Pioneer Picnic this weekend
A historic part of Greenville is well on its way to being restored. The Pioneer Cemetery Preservation Association gathered volunteers last Saturday for a workday to scrub gravestones and further clean and tidy the Camellia City’s oldest cemetery.
This Saturday, May 2, a “Pioneer Picnic” is planned for at the site at noon.
Boxed lunches from The Chef’s Table will be offered for $10 and in the event of rain, the picnic will be held at the restaurant’s downtown location.
“While we have made many improvements to the grounds, there is still much to be done,” said Anne Feathers, chairman of the association.
“We want people to join us on Saturday to see the deplorable conditions of some of these graves. We started this group in order that vandals, neglect and ordinary wear and tear won’t take this cemetery past the point of no return.”

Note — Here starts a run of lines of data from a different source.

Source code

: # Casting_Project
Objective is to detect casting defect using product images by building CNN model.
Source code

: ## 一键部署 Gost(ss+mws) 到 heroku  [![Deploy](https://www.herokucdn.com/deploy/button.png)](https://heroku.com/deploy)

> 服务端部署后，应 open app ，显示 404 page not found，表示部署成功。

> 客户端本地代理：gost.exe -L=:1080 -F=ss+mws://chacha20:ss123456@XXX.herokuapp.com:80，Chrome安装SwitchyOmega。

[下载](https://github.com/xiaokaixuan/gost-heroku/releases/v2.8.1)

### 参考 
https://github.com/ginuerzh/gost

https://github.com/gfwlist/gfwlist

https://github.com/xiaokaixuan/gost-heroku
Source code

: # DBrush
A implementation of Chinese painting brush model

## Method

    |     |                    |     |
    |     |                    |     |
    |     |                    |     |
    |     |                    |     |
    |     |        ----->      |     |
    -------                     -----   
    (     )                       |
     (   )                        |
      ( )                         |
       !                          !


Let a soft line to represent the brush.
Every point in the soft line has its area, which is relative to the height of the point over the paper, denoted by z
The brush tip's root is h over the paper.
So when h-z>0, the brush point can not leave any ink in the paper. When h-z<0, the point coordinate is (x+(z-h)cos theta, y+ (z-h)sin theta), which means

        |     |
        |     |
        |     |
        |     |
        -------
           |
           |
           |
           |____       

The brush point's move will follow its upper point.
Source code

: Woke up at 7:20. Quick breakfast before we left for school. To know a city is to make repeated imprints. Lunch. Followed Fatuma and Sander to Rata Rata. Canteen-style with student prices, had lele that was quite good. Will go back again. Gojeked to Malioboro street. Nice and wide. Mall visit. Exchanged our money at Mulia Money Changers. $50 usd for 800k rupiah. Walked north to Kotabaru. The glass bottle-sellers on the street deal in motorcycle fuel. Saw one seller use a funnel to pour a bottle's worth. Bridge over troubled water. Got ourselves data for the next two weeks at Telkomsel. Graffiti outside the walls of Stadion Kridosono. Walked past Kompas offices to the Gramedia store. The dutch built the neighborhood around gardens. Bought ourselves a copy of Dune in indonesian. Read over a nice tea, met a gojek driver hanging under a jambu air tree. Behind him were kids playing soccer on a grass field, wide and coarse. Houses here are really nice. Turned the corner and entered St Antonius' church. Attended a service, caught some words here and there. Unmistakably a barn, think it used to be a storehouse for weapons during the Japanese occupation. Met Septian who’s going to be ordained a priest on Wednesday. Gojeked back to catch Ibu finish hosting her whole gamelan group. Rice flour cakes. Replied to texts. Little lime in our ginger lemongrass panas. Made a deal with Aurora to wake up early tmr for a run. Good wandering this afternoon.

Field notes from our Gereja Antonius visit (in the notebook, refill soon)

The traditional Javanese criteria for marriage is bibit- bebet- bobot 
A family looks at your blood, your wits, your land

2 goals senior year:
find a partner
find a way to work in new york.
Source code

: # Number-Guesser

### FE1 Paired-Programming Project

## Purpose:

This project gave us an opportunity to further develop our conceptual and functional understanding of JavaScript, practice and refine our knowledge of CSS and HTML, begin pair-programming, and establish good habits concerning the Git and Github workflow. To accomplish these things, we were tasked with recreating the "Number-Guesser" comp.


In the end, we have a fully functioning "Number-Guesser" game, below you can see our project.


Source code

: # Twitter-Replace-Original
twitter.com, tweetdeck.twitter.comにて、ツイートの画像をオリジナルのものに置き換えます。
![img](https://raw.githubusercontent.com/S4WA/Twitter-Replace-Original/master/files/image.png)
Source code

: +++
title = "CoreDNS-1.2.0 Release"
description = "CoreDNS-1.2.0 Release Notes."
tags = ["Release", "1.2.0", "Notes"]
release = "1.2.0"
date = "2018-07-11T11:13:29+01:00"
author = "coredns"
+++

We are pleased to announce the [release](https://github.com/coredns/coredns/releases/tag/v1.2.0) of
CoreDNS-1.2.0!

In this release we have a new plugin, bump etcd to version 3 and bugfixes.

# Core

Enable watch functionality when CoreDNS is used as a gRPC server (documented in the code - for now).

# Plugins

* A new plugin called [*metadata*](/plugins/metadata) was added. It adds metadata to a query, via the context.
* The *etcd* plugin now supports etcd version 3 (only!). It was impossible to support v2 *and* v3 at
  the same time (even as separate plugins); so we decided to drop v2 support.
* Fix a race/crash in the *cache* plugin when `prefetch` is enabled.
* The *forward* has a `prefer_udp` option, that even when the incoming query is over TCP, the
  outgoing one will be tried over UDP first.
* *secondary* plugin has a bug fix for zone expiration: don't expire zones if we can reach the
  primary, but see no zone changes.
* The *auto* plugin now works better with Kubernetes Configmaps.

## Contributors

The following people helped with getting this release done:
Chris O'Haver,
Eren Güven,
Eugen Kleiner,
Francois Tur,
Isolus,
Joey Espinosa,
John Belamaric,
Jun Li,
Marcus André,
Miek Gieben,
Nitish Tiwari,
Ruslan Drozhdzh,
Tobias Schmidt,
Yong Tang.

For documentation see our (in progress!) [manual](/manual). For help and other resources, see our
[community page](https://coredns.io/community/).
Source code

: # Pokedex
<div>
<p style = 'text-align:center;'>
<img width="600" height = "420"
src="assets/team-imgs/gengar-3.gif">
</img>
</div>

Walter Parmer, who is hosting the first Parmer Scholars Reunion this weekend in the city, was one of those who worked last Saturday in the cemetery.
“I think this cemetery is an important part of our history,” Parmer said.
“Once we have gotten Pioneer Cemetery back in apple pie order, it will certainly enhance visitation for our walking tours of downtown.”
One of the most unusual aspects of the historic cemetery is the presence of several cast iron grave coverings designed and patented by a Butler County resident, Joseph Abrams.
His elaborate and ornamental designs can be found in several area cemeteries.
“There is certainly much worth preserving at Pioneer. We invite any who are interested to come out and join us on Saturday,” Feathers said.